Should kids go back to papyrus?

It's not the typing that's the problem - It's the lack of effort.
Written by Christopher Dawson, Contributor on

Earlier this week I read "Should kids go back to pen and paper?" and immediately answered the question with a resounding "No!"  I'm a teacher of technology myself, so I know how easy it is to let students get lazy and skimp on good writing practices.  However, the personal computer really serves two basic functions for most of us, especially in education.  First and foremost, it is a glorified typewriter.  Second, when connected to the Web, it is an incredibly powerful research tool.  When students are taught to use these tools well, their education and their ability to gather, synthesize, and disseminate information is greatly enhanced.
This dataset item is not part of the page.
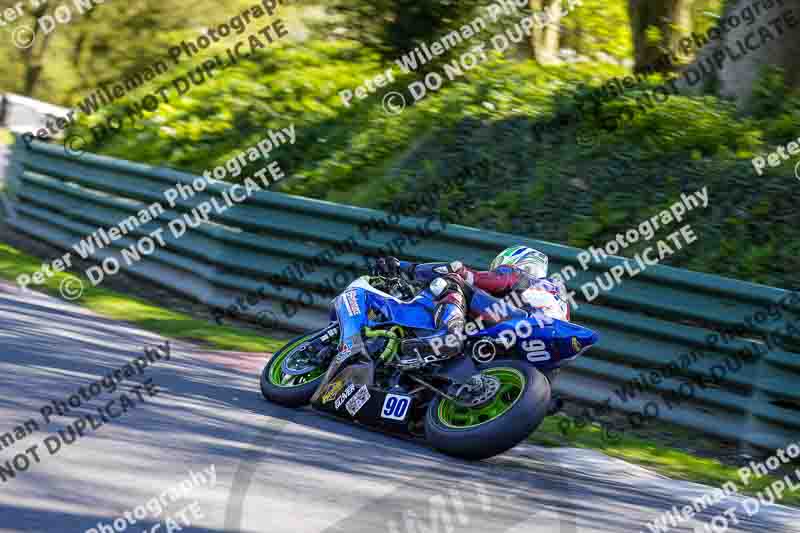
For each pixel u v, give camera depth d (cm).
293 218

My fellow bloggers and I have harped on the "PC as a tool" concept ad nauseum.  This idea hasn't gone away.  How many of you wasted countless hours rewriting drafts of reports and essays in pen and in cursive, often because of minor corrections or because the paper had become heavy and deformed with white-out?  If we're going to abandon the computer as a word processor, we might as well break out the papyrus and stone tablets.  Does anyone actually write anything other than grocery lists anymore (I happen to type those as well, but I'm a bit of a geek)?  Could you imagine the snail's pace to which modern business would crawl if we were all required to write instead of type?

Sure, I'm being a bit tongue-in-cheek, but I think you get my point.  The blog post that got me started on all of this cites a lack of pre-writing, drafting, revision, etc., but makes no mention of time saved through the use of a word processor.  Similarly, the article notes the ease with which students can simply cut and paste from the Web without any critical thought of their own.  Yet whose fault is that?  I would suggest that there are two ways in which we as educators are at fault.  The first is that we should be able to recognize plagiarism in the vast majority of cases, but fail to punish students in such a way as to deter others from continuing the practice. 

The second again goes back to same old story that we have been telling for a while now.  Our roles as educators are changing and, although it sounds corny, we are quickly becoming shepherds for our students.  Billions of pages worth of information are a few mouse clicks away, but the sum of human knowledge is worthless if we don't teach our students to use it.  All too few of them realize that there is more to the Web than MySpace and Google and we must teach them how to use the Net as a tool (and punish them when they abuse it).

Of course kids shouldn't go back to pen and paper, any more than they should go back to cave painting and heiroglyphics.  By the time our students reach the real world, they will rarely encounter a need for pen and paper and there is no reason that we should force them into inefficient and archaic means of communication.  Rather, we need to exploit the very technologies that have allowed shortcuts to creep in along with added efficiency. 

The article in question criticizes Word and its advanced word processing features.  Yet this program has built-in commenting and collaboration features that would lend themselves quite nicely to peer and teacher review of a document shared over a network.  Email also provides a means for submission of drafts to teachers for review and comment.  Even blogs and forums (both easily set up for free in any number of venues) offer modern and engaging collaboration tools.  Imagine if every student in a class needed to post their essays to a blog and solicit 3 or 4 peer reviews (also posted as responses to the blog).  This is, in fact, fairly commonplace in distance learning environments.

As always, it is very easy to throw out the baby with the bathwater when looking at technology in education.  However, we as teachers need to move into the 21st century as quickly as our students are to prepare them for life outside of academia.  We need to update the ways in which we teach to use available technology while still producing writers who can form complete paragraphs devoid of emoticons.  It can be done, but us old dogs have to learn some new tricks.